I sat on the floor of the Democratic National Convention in New York City in 1980 and listened as Senator Ted Kennedy delivered the now famous "the dream shall never die" words at the end of a long and bruising battle for the Democratic presidential nomination which he lost to President Carter. I was one of Carter's floor managers and had been on leave from the White House to run several state primaries against Senator Kennedy.
Those had been the most difficult of the many campaigns I have done in my career. Difficult because I owed my love of politics to the Kennedys. My first exposure to politics came as a 10- year-old boy watching the returns with my dad from the Kennedy/Nixon presidential campaign in 1960. My father, a devoted Kennedy man, had taken me to Middletown, Connecticut the evening before to see John Kennedy in his last campaign stop at 2 a.m.that Election Day.
As an 18-year-old college freshman in New York City I volunteered on Bobby Kennedy's campaign for the 1968 Democratic presidential nomination. I was to become involved in Democratic campaigns for the next 25 years as a campaign consultant and another 15 years as a Democratic strategist and commentator. I don't know if I would have pursued a life in politics without the Kennedys but I know for certain that they were the reason I became and remain 40 years later an unapologetic liberal Democrat.

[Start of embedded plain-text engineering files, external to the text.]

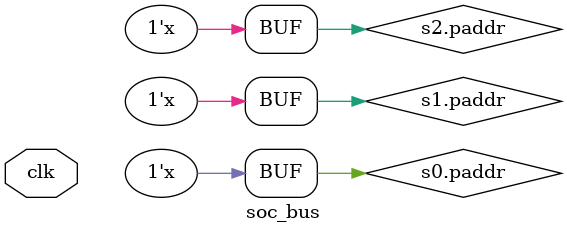
<source format=sv>

module soc_bus(apb_if m,
               apb_if s0,
               apb_if s1,
               apb_if s2,
               input  clk);

// Feed-throughs
assign s0.paddr   = m.paddr[7:0];
assign s0.penable = m.penable;
assign s0.pwrite  = m.pwrite;
assign s0.pwdata  = m.pwdata;

assign s1.paddr   = m.paddr[7:0];
assign s1.penable = m.penable;
assign s1.pwrite  = m.pwrite;
assign s1.pwdata  = m.pwdata;

assign s2.paddr   = m.paddr[7:0];
assign s2.penable = m.penable;
assign s2.pwrite  = m.pwrite;
assign s2.pwdata  = m.pwdata;

// Address decoder
// paddr[31..10|9..8|7..0]
//       Ignore  s#  addr

assign s0.psel = (m.paddr[9:8] == 2'b00 && m.psel);
assign s1.psel = (m.paddr[9:8] == 2'b01 && m.psel);
assign s2.psel = (m.paddr[9:8] == 2'b10 && m.psel);

assign m.prdata = (s0.psel) ? s0.prdata :
                   ((s1.psel) ? s1.prdata :
                    ((s2.psel) ? s2.prdata : 'z));

endmodule: soc_bus

</source>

I cried that night in New York City listening to Teddy Kennedy give his last speech as a candidate for president.
The 1980 Carter/Kennedy race had been bitter and some of my fellow Carter operatives seemed surprised at my reaction that night. But those that knew what the Kennedys had meant to me understood why Ted Kennedy's "sailing against the wind" move meant, so "the dream would endure and never die" moved me to tears.
When I heard the news of Ted Kennedy's death this morning I cried again, not just for the man but for the dream that he had defended for the next 29 years which made him such a powerful force in politics and a hero to millions of liberals. It has not always been easy being a liberal, especially in American politics the last three decades. But whenever the dream looked as if it would not endure, there was Teddy Kennedy standing against the winds of conservatism determined end it.

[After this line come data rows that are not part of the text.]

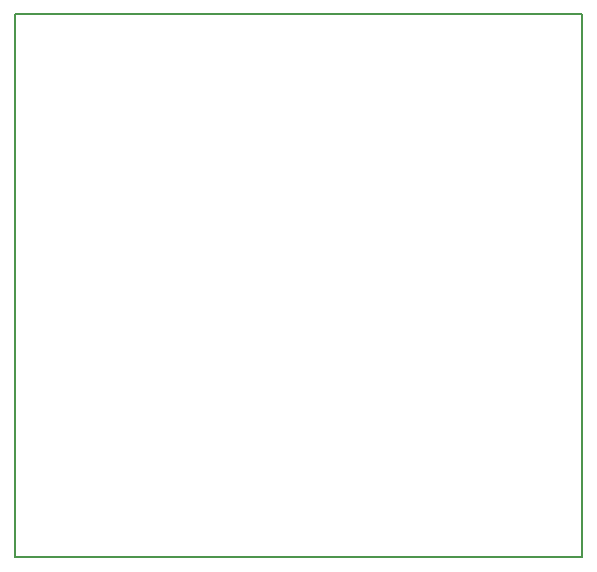
<source format=gbr>
G04 #@! TF.GenerationSoftware,KiCad,Pcbnew,(5.0.1)-4*
G04 #@! TF.CreationDate,2020-10-18T21:08:22+02:00*
G04 #@! TF.ProjectId,Linky_hot_water_controller,4C696E6B795F686F745F77617465725F,rev?*
G04 #@! TF.SameCoordinates,PX6422c40PY7270e00*
G04 #@! TF.FileFunction,Profile,NP*
%FSLAX46Y46*%
G04 Gerber Fmt 4.6, Leading zero omitted, Abs format (unit mm)*
G04 Created by KiCad (PCBNEW (5.0.1)-4) date 18/10/2020 21:08:22*
%MOMM*%
%LPD*%
G01*
G04 APERTURE LIST*
%ADD10C,0.150000*%
G04 APERTURE END LIST*
D10*
X48000000Y0D02*
X0Y0D01*
X48000000Y46000000D02*
X48000000Y0D01*
X0Y46000000D02*
X48000000Y46000000D01*
X0Y0D02*
X0Y46000000D01*
M02*

</source>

In battle after battle Kennedy would thwart those who were enemies of liberalism. Surprisingly many of those that sought to reverse the progressive agenda were among Teddy Kennedy's many friends. Time and again, often against great odds, Kennedy would defend the liberal agenda and he would succeed. He at times needed to compromise but always on tactics never on principle.
The Lion is gone now but the dream still endures. There is no one who can replace Teddy Kennedy. Boor those of us who believe in the great progressive agenda, especially Kennedy's life-long belief that "healthcare is a right and not a privilege."
The fight must go on. The Lion would expect nothing less.